Forget the Y2K problem. A congressional committee is looking into the ability of emerging nuclear states, such as North Korea, to hold the US hostage by threatening to unleash an electromagnetic pulse (EMP).
One nuclear explosion, high in the atmosphere, could produce enough EMP power to blanket the US, potentially crippling electronic equipment. EMP is akin to static electricity but extremely intense and exceedingly brief, the US House Armed Services Subcommittee was told by a panel of experts at a hearing last week. Most at risk for EMP damage are large electronic systems that comprise telecommunications lines, cable and dish antennae.
The military is worried about the impact of EMP on commercial off-the-shelf communications equipment, which isn't typically produced to withstand the effects of explosion. Robust hardening against EMP effects adds 3 per cent to 10 per cent to the total system lifecycle cost, said Dr Lowell Wood, a nuclear weapons expert.

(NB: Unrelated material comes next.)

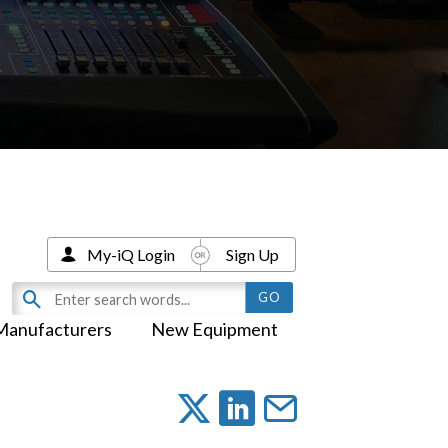
My-iQ Login
Sign Up
Manufacturers
New Equipment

Defence experts, however, can't say for certain just how much damage EMP will cause. "We know it will impact electronic equipment, but due to the variation of tolerances built into commercial equipment and the different system configurations, we can't accurately predict how widespread any damage or disruption will be," said Stanley J Jakubiak, deputy chief of the Command Center's Division, Joint Chiefs of Staff, according to his testimony.
The most famous EMP incident occurred July 9, 1962, when a nuclear test explosion above Johnston Island in the Pacific was responsible for the failure of about 1 per cent of the streetlights in Oahu, Hawaii, about 800 miles away.